Mémoire: Benjamin Stora qualifie de “paresseux” les personnes qui critiquent son rapport
L’historien Benjamin Stora revient sur les critiques suscitées par la publication de son rapport sur la mémoire, récemment remis au président français, Emmanuel Macron.
Dans une interview accordée au site Huffingtonpost, il regrette les critiques et la tendance à « aller directement aux disputes idéologiques sans réfléchir au socle de savoir sur lequel le rapport est bâti. » « Mais c’est aussi dans l’air du temps, on cherche le choc des émotions plutôt que la réflexion », assène-t-il.
Et d’ajouter : « Quand le rapport est sorti, on ne discutait pas du contenu de l’inventaire, mais des intentions qu’il y aurait derrière. En parallèle, il y a eu également un rejet idéologique du rapport de la part de ceux qui rejouent à l’infini la scène des postures. D’un côté, on me dit que le rapport ne dénonce pas assez les crimes commis par la France. Et de l’autre, que je passe sous silence les “bienfaits” de la colonisation française en Algérie. »

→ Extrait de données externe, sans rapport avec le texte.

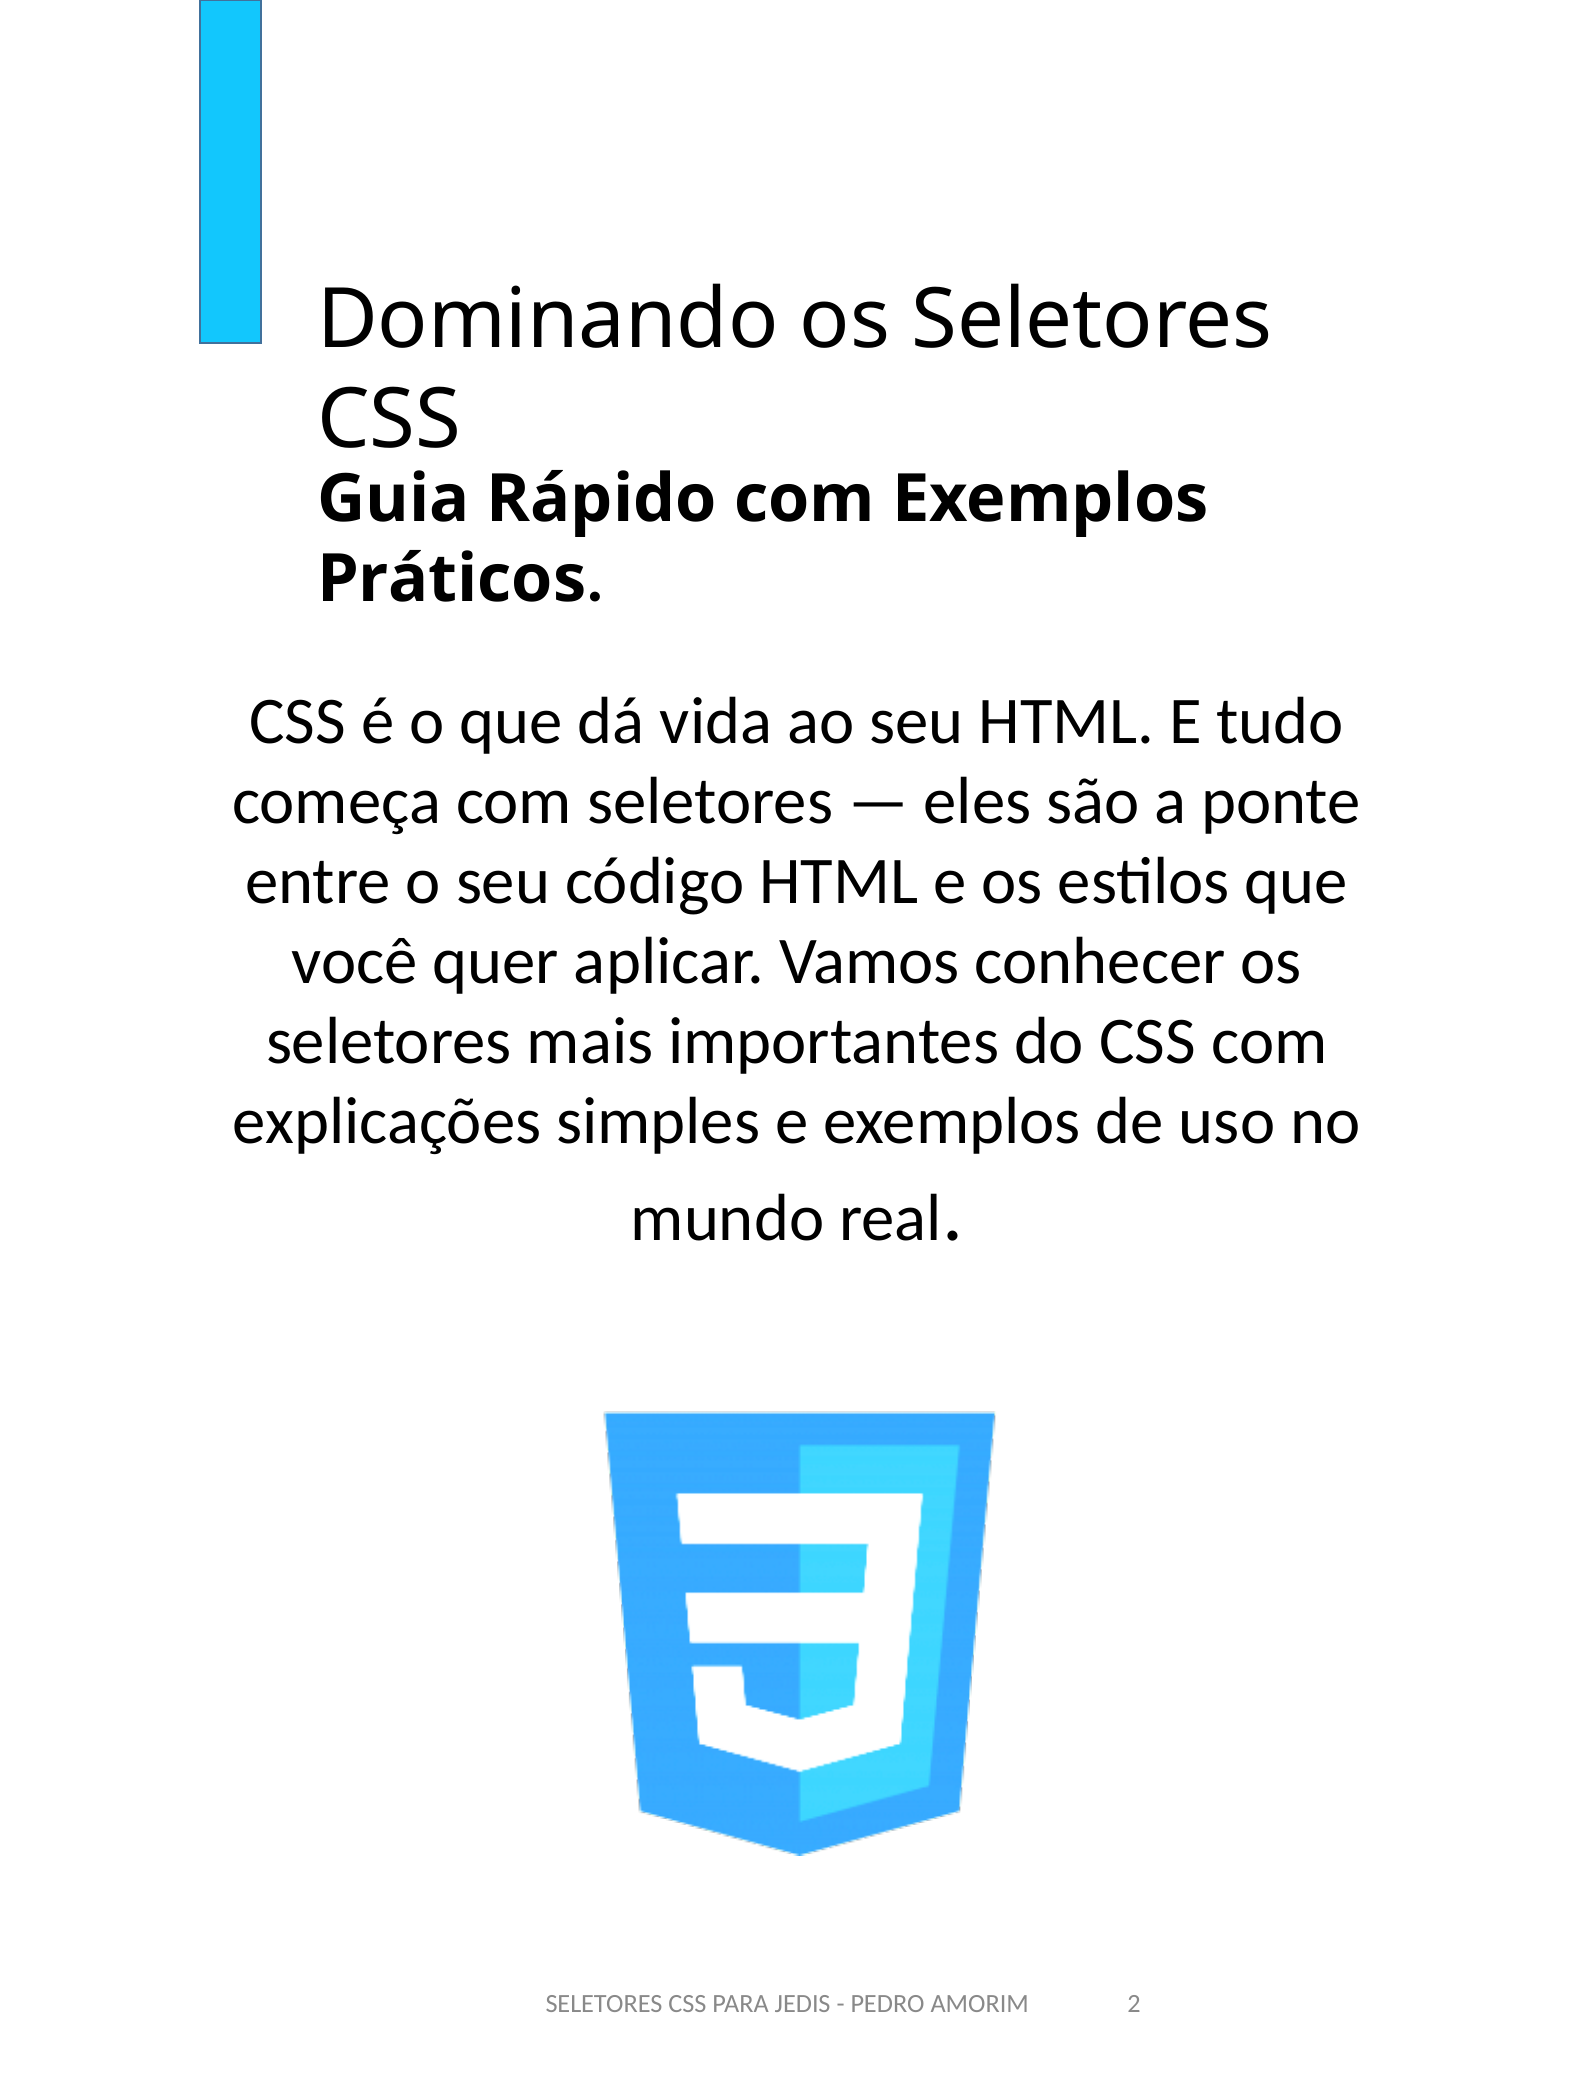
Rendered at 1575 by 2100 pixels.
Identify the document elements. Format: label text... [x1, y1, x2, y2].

text_box Dominando os Seletores CSS [302, 196, 1344, 373]
text_box [200, 0, 261, 343]
text_box Guia Rápido com Exemplos Práticos. [302, 448, 1292, 623]
text_box 2 [1112, 1946, 1467, 2059]
text_box SELETORES CSS PARA JEDIS - PEDRO AMORIM [521, 1946, 1054, 2059]
picture [311, 1396, 1283, 1856]
text_box CSS é o que dá vida ao seu HTML. E tudo começa com seletores — eles são a ponte entre o seu código HTML e os estilos que você quer aplicar. Vamos conhecer os seletores mais importantes do CSS com explicações simples e exemplos de uso no mundo real. [187, 670, 1407, 1265]
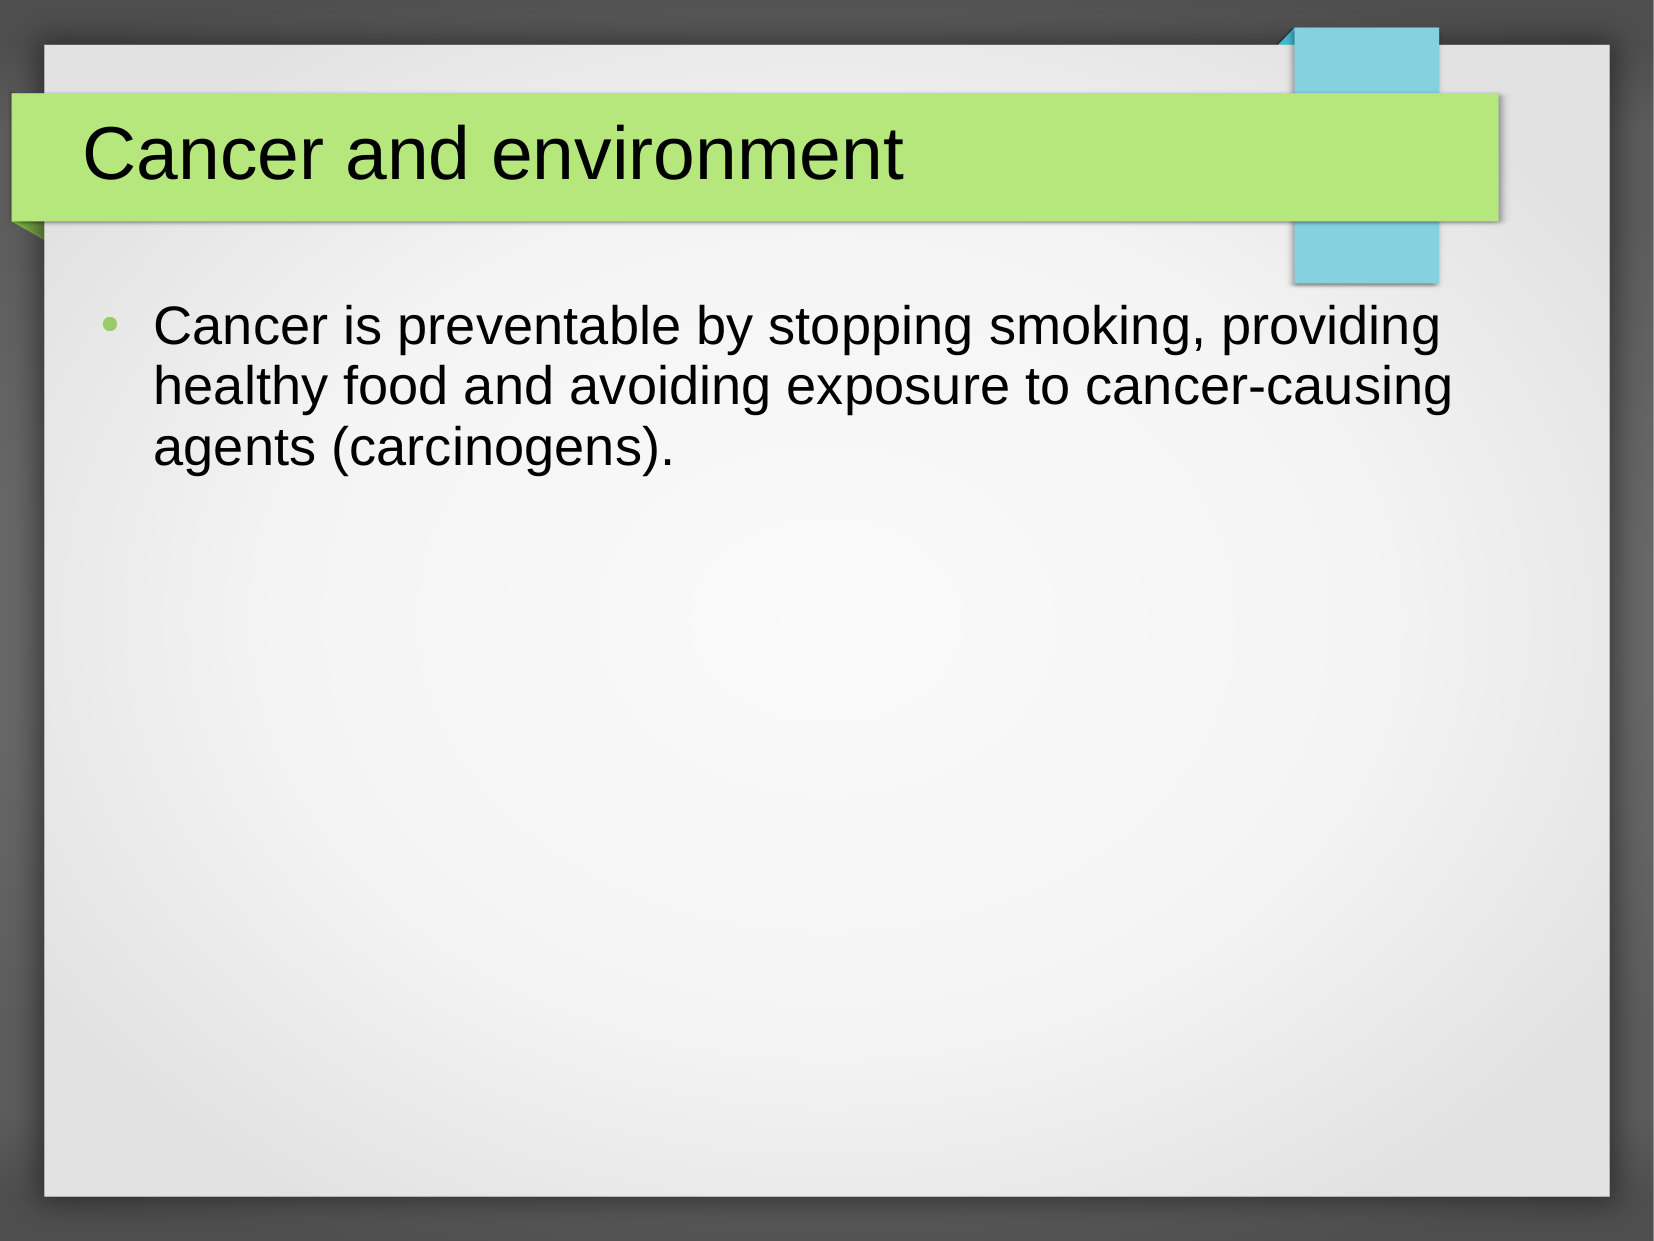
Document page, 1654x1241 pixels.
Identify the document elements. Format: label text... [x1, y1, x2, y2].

picture [0, 0, 1654, 1241]
title Cancer and environment [82, 94, 1264, 213]
list Cancer is preventable by stopping smoking, providing healthy food and avoiding exposure to cancer-causing agents (carcinogens). [82, 295, 1571, 1015]
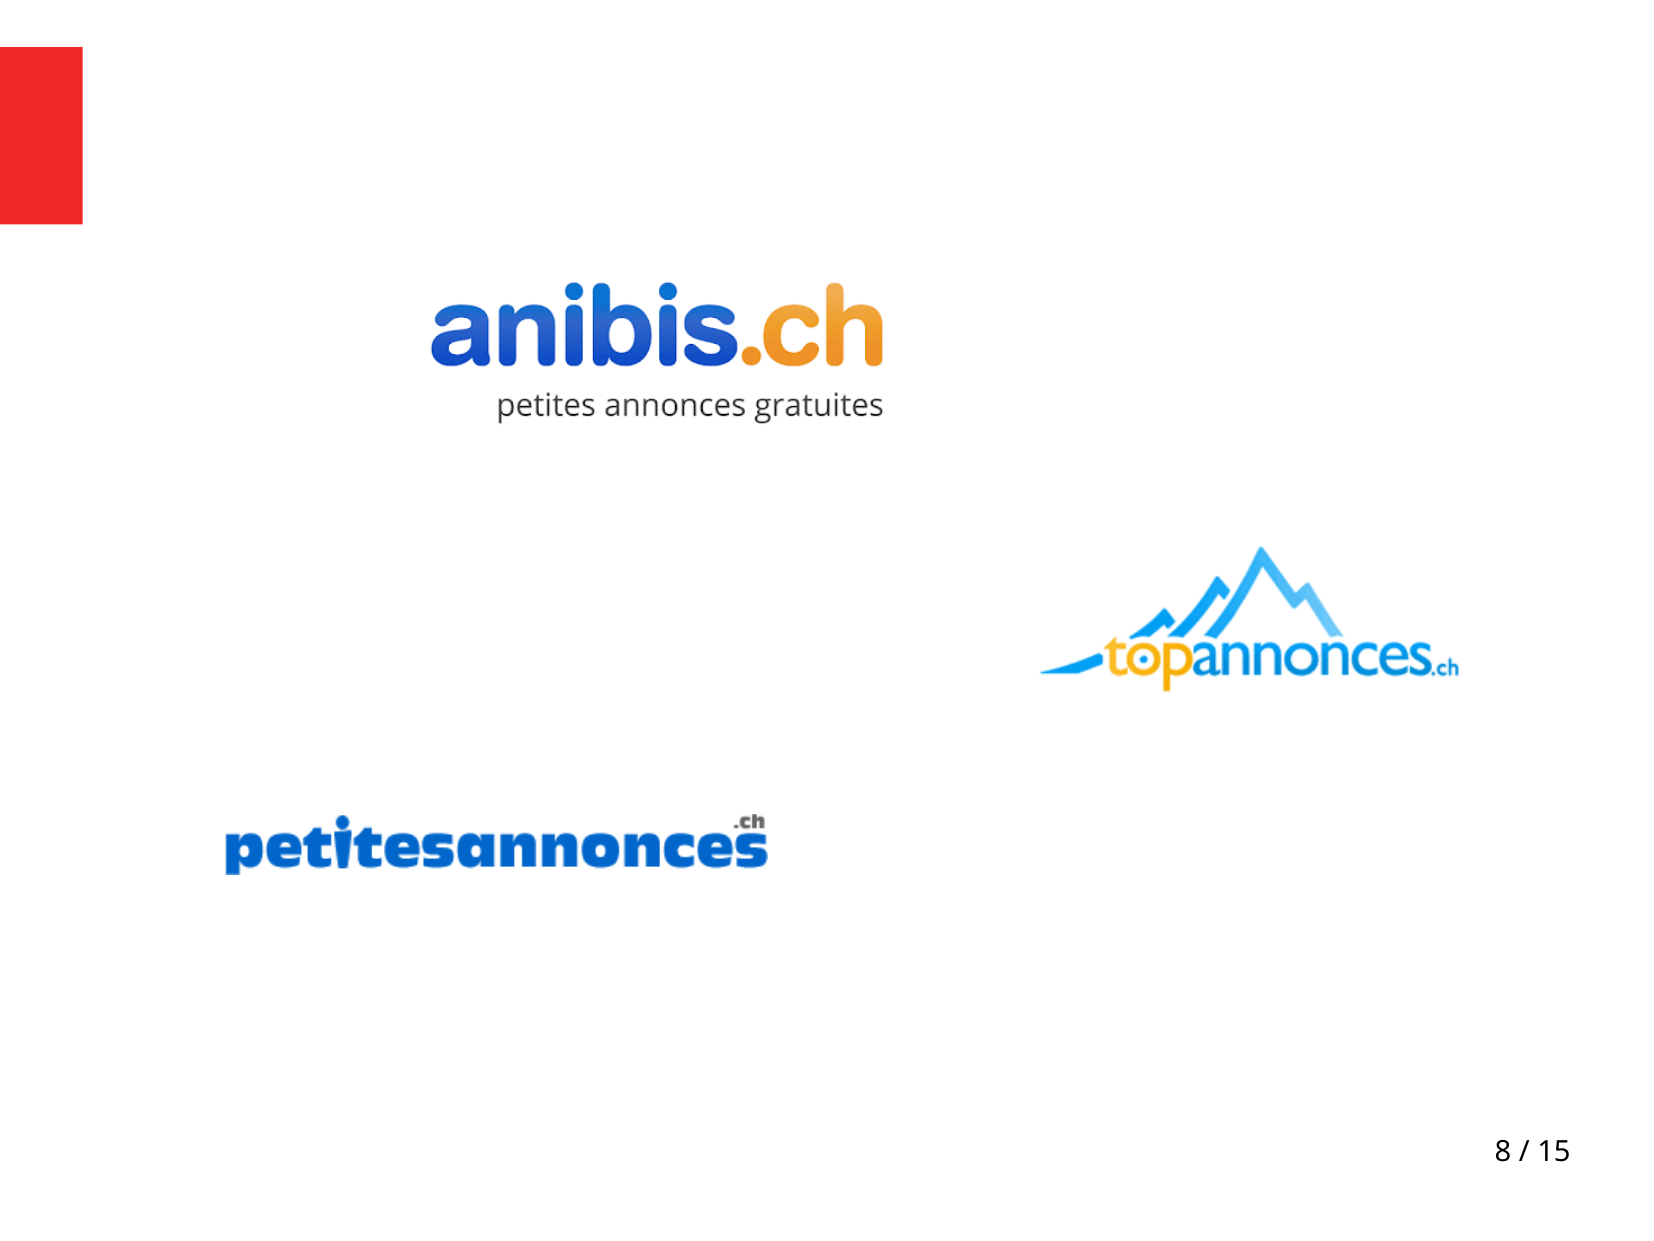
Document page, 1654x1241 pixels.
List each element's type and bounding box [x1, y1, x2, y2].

Selon Benjamin Stora, « c’est la répétition d’une scène traditionnelle de la part de gens qui ont fabriqué une rente mémorielle, permettant de se forger une identité politique. » « D’un côté comme de l’autre, ce sont des postures paresseuses qui ne cherchent pas à comprendre », a-t-il lancé.
A une question sur le peu de succès des films produits sur la guerre d’Algérie, l’historien a affirmé que celle-ci « n’était pas classique. » « C’est un thème que j’explore dans Imaginaires de guerre (La Découverte, 2004, NDLR). Déjà, la guerre d’Algérie n’est pas une guerre classique. Il n’y a pas de ligne de front avec les Français d’un côté et les Algériens de l’autre. C’est une guerre complexe, qui s’étend sur une longue période, avec de multiples acteurs, politiques et militaires, et au cours de laquelle des Algériens se tuent aussi entre eux. C’est une guerre de guérilla qui est très difficile à montrer à l’écran », a-t-il soutenu, rappelant « qu’il y a aussi eu beaucoup de censure après 1962. »
« Quand des films sur l’Algérie ont commencé à sortir (notamment des documentaires), ils sont tombés au moment où la société faisait silence », a-t-il indiqué.
A la question de savoir pourquoi « la mémoire de la guerre d’Algérie reste un sujet brûlant », l’historien a mis en avant « l’absence de consensus après la fin de la guerre, à l’inverse de ce qu’on a observé en 1945, où le général De Gaulle a réussi avec sa magie du verbe à reconstruire une histoire axée sur le mythe de la France résistante. » « (…) Il y a donc eu un enfouissement de la mémoire, qui a laissé la place à une multitude d’interprétations contradictoires », a-t-il soutenu.